On the other hand, Andy Taylor was right there every day after school when I got home and tuned into Mayberry, which I did every single day. By the time I was a teenager, I had seen every episode — even the in-color ones — so many times that I could recite entire scenes from memory, driving my mother crazy.
“I don’t see what is so funny about that Barney Fife,” she would say, and I would snort in disbelief for a response.
Don Knotts, as Barney, was not just funny. He was a comic genius, and he won five Emmys in his role as Sheriff Andy Taylor’s deputy. Incredibly, Andy Griffith himself not only failed to win a single Emmy for playing Andy Taylor — he was never even nominated. Andy was so good and so natural in the role that voters may have just thought he was playing himself and taken him for granted.
But I and other fans of the show never took Andy for granted. If Don Knotts provided most of the comedy in the show, Andy Griffith was its moral center, its conscience, its soul. Sheriff Taylor was no saint — he had a few issues with women and it seemed he was always underestimating Opie — but he was fundamentally a good man, a loyal friend, self-deprecating, as able to be silly as to be brave, and above all else, an amazing father.

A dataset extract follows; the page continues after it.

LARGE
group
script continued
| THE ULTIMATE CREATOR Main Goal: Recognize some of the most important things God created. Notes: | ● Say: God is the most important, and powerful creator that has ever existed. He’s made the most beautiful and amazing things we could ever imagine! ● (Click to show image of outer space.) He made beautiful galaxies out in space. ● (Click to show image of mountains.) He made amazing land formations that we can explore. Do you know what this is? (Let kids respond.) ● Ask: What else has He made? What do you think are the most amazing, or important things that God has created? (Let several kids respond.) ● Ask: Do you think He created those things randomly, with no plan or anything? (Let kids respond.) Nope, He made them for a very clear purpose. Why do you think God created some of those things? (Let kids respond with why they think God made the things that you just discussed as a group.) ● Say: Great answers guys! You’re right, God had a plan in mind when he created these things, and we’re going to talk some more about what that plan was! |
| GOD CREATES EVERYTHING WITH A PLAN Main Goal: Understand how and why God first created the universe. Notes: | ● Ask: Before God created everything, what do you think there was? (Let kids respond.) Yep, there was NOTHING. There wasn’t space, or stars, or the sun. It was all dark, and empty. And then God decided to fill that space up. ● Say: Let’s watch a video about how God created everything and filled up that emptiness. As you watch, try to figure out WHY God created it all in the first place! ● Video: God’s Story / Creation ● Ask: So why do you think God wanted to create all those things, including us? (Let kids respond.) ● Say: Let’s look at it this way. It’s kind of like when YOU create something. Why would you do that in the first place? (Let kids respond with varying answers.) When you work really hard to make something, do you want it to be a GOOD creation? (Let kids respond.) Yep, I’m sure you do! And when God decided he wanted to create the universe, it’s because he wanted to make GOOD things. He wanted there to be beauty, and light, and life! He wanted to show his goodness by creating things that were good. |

One of the show’s most popular episodes is one of its least humorous — “Opie the Birdman” — in which Opie kills a bird with his new slingshot and then discovers he has killed a mother with babies left to chirp pitifully just outside his bedroom window. Andy forces Opie to listen to the chirping that night, and then Opie raises the baby birds until they are able to fly. It is a profoundly moving episode and a great metaphor for parenting. Since Andy is also raising Opie without a mother, there is an ever-present echo reverberating throughout the episode. Opie wonders, as Andy surely must, if he is “doing it right,” whether the birds will be able to fly when they are supposed to. Will Opie be able to fly when he is supposed to? For a parent, this is life’s most terrifying question.
Andy frequently assumed a parental role with Barney, too. I have always been especially fond of those episodes in which Andy either compels or coaxes Barney, who is prone to cowardice, to confront and overcome his fears. Andy shows more patience with Barney’s boasting and occasional know-it-all behavior because he understands that these are weaknesses that Barney uses to cover over his insecurity and lack of self-esteem. So many episodes are funny, but also have an element of Andy helping Barney find his way. He’s preparing him to fly, just like he is preparing Opie to fly.
I like to think he was preparing me to fly, too. I learned so many things from watching “The Andy Griffith Show.” The importance of charity, of being honest, of standing up to bullies and of never becoming one myself, of studying hard without sacrificing the fun in life, of being kind, of being loyal, of being just. I once read that there is a lawyer who uses the show to argue cases before a jury, which I thought was stroke of genius, since the show is sort of an Aesop’s Fables of the television age and a can’t miss winner in Southern states.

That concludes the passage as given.